Wieso verlief das Gespräch so vollkommen anders? Draco hatte sich irgendwie ausgemalt, dass sie sich freuen würde, wenn er ihr das sagte, doch stattdessen war sie im Begriff, ihn aus der Wohnung zu werfen und ihre Beziehung zu beenden.

„Geh jetzt bitte, wenn dir nichts besseres mehr einfällt."

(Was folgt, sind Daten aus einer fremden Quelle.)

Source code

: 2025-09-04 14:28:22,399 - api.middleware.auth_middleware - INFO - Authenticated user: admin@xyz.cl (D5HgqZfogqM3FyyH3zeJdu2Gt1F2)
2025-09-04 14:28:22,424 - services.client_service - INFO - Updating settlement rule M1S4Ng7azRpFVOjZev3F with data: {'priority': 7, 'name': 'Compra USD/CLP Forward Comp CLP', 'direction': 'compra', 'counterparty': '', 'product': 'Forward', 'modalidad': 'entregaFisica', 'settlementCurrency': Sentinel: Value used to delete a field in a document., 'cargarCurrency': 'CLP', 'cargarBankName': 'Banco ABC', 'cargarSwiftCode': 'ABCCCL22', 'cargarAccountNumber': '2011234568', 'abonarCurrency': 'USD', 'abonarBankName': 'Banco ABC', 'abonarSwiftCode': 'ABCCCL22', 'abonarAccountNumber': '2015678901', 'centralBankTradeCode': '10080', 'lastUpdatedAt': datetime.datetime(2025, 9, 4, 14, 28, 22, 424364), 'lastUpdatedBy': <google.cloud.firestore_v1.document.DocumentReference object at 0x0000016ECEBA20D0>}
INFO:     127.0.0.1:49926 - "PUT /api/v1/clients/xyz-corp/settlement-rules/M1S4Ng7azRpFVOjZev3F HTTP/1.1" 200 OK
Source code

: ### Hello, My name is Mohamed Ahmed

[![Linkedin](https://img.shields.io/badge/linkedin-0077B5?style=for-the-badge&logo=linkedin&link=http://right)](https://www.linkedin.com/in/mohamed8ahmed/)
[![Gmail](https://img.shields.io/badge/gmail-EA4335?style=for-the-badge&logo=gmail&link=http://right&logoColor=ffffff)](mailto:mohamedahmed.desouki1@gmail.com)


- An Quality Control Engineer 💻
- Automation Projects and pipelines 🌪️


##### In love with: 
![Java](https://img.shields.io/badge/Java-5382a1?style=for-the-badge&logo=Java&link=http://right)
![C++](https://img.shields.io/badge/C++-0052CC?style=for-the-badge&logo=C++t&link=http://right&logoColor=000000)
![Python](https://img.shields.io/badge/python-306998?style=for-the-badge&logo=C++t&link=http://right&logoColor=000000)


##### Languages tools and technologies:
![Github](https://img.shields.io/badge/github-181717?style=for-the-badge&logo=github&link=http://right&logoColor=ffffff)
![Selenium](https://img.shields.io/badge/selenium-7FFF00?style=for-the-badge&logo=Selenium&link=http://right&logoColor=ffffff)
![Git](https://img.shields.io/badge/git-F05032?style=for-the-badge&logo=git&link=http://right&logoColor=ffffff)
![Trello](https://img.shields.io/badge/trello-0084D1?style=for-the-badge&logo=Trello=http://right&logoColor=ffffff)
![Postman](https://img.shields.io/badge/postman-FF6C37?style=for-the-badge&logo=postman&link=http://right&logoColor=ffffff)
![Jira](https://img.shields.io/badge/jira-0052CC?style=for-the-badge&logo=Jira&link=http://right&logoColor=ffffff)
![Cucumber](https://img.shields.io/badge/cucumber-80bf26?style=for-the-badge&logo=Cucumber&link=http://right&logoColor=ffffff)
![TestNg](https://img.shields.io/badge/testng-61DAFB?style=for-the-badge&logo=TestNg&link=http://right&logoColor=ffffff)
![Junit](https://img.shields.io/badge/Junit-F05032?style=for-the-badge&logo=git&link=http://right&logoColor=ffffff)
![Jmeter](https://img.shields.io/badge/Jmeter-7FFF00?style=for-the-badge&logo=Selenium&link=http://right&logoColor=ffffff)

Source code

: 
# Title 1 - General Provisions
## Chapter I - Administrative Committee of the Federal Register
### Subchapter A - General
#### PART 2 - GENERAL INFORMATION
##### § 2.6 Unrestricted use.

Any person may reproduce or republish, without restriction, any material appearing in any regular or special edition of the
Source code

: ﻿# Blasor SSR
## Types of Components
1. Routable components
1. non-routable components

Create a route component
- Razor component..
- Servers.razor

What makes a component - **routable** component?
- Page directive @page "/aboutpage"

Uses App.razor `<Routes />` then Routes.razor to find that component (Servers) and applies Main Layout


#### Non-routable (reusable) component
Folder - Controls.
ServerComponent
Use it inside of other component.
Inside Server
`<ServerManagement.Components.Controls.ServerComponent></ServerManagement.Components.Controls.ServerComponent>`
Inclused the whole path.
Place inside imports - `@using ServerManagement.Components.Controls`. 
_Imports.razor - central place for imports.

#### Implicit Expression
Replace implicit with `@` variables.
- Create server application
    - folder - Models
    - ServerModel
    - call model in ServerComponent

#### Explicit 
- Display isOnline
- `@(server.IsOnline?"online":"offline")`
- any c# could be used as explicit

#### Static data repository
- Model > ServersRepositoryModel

Draco wandte sich zum gehen, blieb aber noch einmal im Türrahmen stehen und sah dann wieder Goldikova an. Ihr Gesicht war unbewegt, doch er merkte, dass es in ihrem Inneren brodelte.

„Mir fällt noch Etwas ein." murmelte er.

„Was denn?" erwiderte sie betont ruhig.

„Ich liebe dich." Das hatte ihn zwar viel Überwindung gekostet, aber es war die Wahrheit, wenn genau darüber nachdachte. Er liebte es, morgens neben ihr aufzuwachen und er liebte es, wie sie ihre Klamotten in der Wohnung verteilte und er liebte es ebenfalls, wenn sie Morgens kein Wort mit ihm sprach, weil sie es hasste, am Morgen auch nur irgendetwas gefragt zu werden.

Goldikova war aufgestanden und stand ihm nun gegenüber, den Kopf erhoben, um ihm ins Gesicht sehen zu können. Doch endlich lächelte sie wieder. „Der Grund geht in Ordnung. Ich liebe dich auch, Draco."

Sein Herz schlug schneller und als er sie küsste, wunderte er sich, wie es doch hatte so einfach sein können. Egal welche Zweifel er vorher gehabt hatte, sie schaffte es immer wieder, diese fort zu wischen. Wie auch immer sie das machte, sie tat ihm gut.